Wednesday, June 16, 2010

Obama and the Oil Spill

We need to give Obama a chance with the oil spill. He's doing the best he can they say.

Really? You mean to tell me that this wouldn't be a past issue already, if anyone other than Obama was in the office? That Obama is pursuing the spill with all the tenacity that he gave to his pet project of healthcare reform?

As though Ronald Reagan wouldn't have been done with this after 58 days already?

Heck, take either of the Bush presidents or even Clinton. Any president that's demonstrated a modicum of competency would have long rallied a response that included declaring a state of emergency, the dispersion of troops, and the granting of federal permits to those states in the way of being most affected, into establishing sea bars. The damage wouldn't be over, but Americans would surely have confidence that the situation is contained. The only president I can think of who'd have been this incompetent would've been Carter. We're talking Carter levels incompetency here.

So why the slow deal? My theory on this is simple. Obama, reeling from the political fallout of a health care debate that he didn't "win" so much as "cheat the scorecard," rolled a political gamble and loss. A crisis is a terrible thing to waste afterall. In the same vein that FDR permitted Pearl Harbor to be unnecessarily tragic in order to morally justify a call to war, by permitting this catastrophe to happen as badly as its happened, Americans would rally behind a new environmentalist wave to cap and slash oil drilling.

Hence the calm, cold demeanor towards the crisis.

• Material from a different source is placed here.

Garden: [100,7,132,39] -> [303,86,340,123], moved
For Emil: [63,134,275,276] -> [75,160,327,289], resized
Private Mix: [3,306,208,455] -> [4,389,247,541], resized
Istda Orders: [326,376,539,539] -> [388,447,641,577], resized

Ever the demagogue, he expected us to look at the damage "evil enterprise" has done, and upon a knee-jerk emotional driven response, jump on a bandwagon of "never forget, never again" for domestic oil drilling, resulting in a new era of windmills! His miscalculation comes from two things:

1. The damage from the oil well was not immediate, leaving plenty of time to take preventive measures to minimize the damage. Preventative measures that local officials such as Louisiana Governor Bobby Jindal was denied of.

2. This is not the 1930s, and we certainly are not all socialist now. Part of FDR's success was in his monopolistic control of the media. With an populous that is better educated in general thanks to having far more media outlets, Americans today are significantly less sheep-like than their 1930s counterparts. Translating to less patience with demagoguery. This is one of his central miscalculations in attempting to emulate FDR: That his audience is too ignorant to see through his attempts at camouflaging his ulterior motives.

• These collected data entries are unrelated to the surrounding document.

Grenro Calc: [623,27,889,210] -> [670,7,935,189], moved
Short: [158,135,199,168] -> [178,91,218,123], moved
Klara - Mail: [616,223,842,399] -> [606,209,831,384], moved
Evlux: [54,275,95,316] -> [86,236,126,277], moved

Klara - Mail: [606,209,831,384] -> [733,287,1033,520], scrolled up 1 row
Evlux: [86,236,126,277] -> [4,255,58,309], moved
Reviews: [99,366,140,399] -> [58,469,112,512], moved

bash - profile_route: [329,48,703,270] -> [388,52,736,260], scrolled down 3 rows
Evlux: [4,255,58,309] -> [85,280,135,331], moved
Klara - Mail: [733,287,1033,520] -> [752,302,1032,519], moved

The American Spirit is still center right (as has been ever since Carter/Nixon/Johnson created the backlash for big government that people like RR and Gingrich was able to climb upon). With the toxic mood generated by the accumulation of a "spendulus" bill, multiple near-miss terrorist attacks, apologetic foreign policy, delays and compromise over Afghanistan, no jobs, mounting debt, and generally no light at the end of the tunnel for a suffering economy, the ideology of the nation is only being pushed further to the right.

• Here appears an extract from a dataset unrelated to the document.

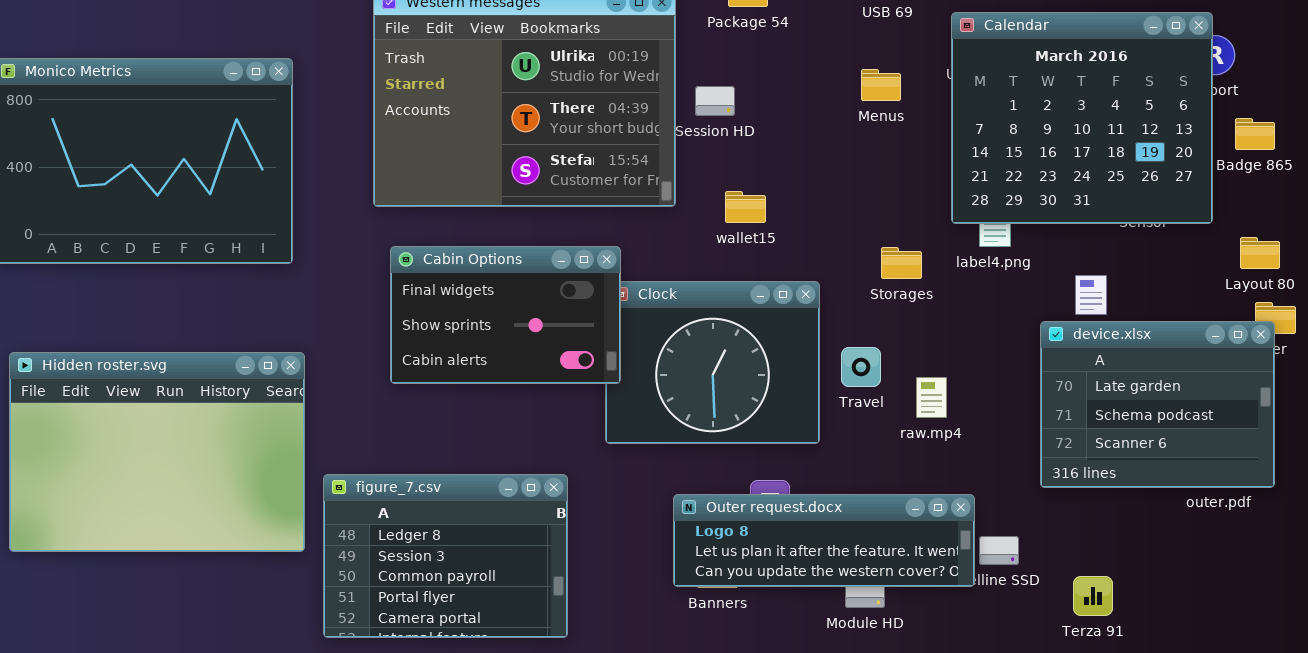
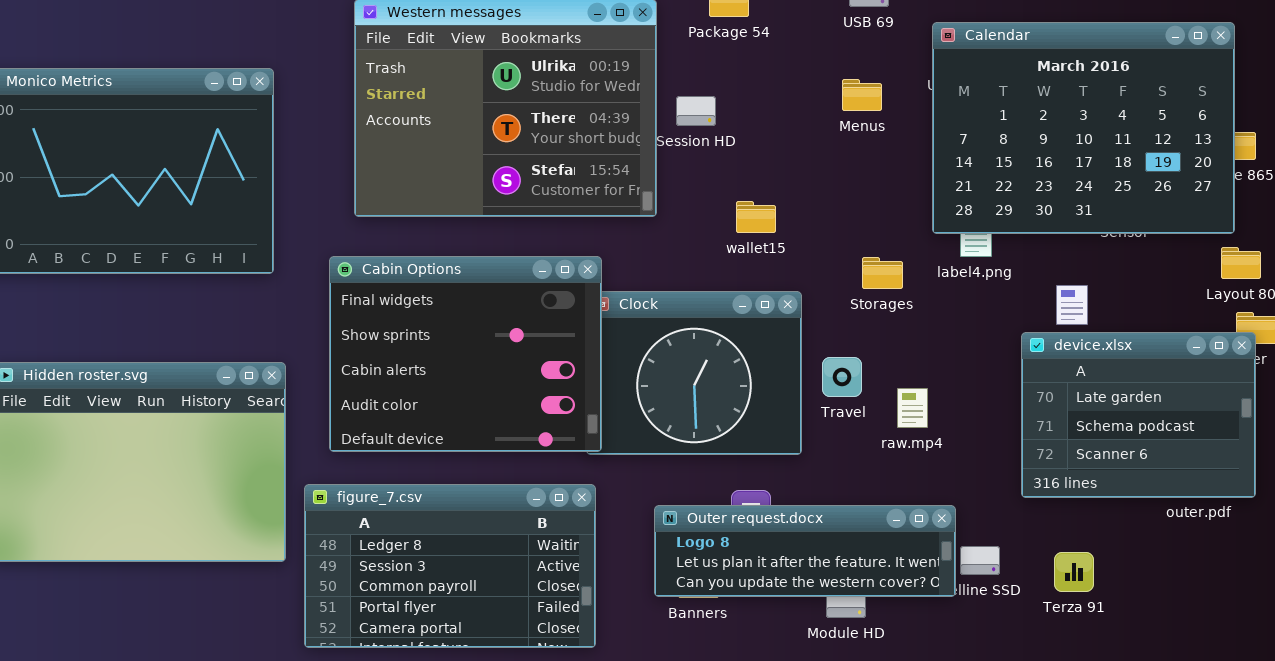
Calendar: [951,12,1213,224] -> [932,22,1235,234], resized
wallet15: [725,191,766,223] -> [736,201,776,233], moved
Cabin Options: [390,246,621,384] -> [329,256,602,452], resized
figure_7.csv: [323,474,568,638] -> [304,484,596,648], resized
Terza 91: [1073,576,1113,616] -> [1054,552,1094,592], moved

In an environment whereas such an ideology is given prominence, allowing an oil spill to happen will not spark a socialist rally for more private sector punishment as he had hoped. Obama was likely hoping that that this would be his "Jungle*" rather than his Katrina. The big government catalyst effect of a propaganda victory this is not.

Cap this off with a health care bill that passes by a mere 7 votes out of a total of 431 representatives, whereas the only bi-partisanship is in opposition to the bill, and you do not have a formula for people viewing you as the hero squaring off against the demon of "private enterprise." President Clinton to his credit, would've known that this is a situation where you show some competency to reassert yourself as capable of the "3 am" call, any scorn generated by other issues be darned. Rather than take the street cred now, Obama gambled on having a wave of public outrage to ride on later. Problem is, he never expected it directed at him.

~David Morris~

*The 1906 propaganda novel by Upton Sinclair which "aimed for the heart and hit in the stomach," nonetheless paving the way for big government expansion over food and drug processing.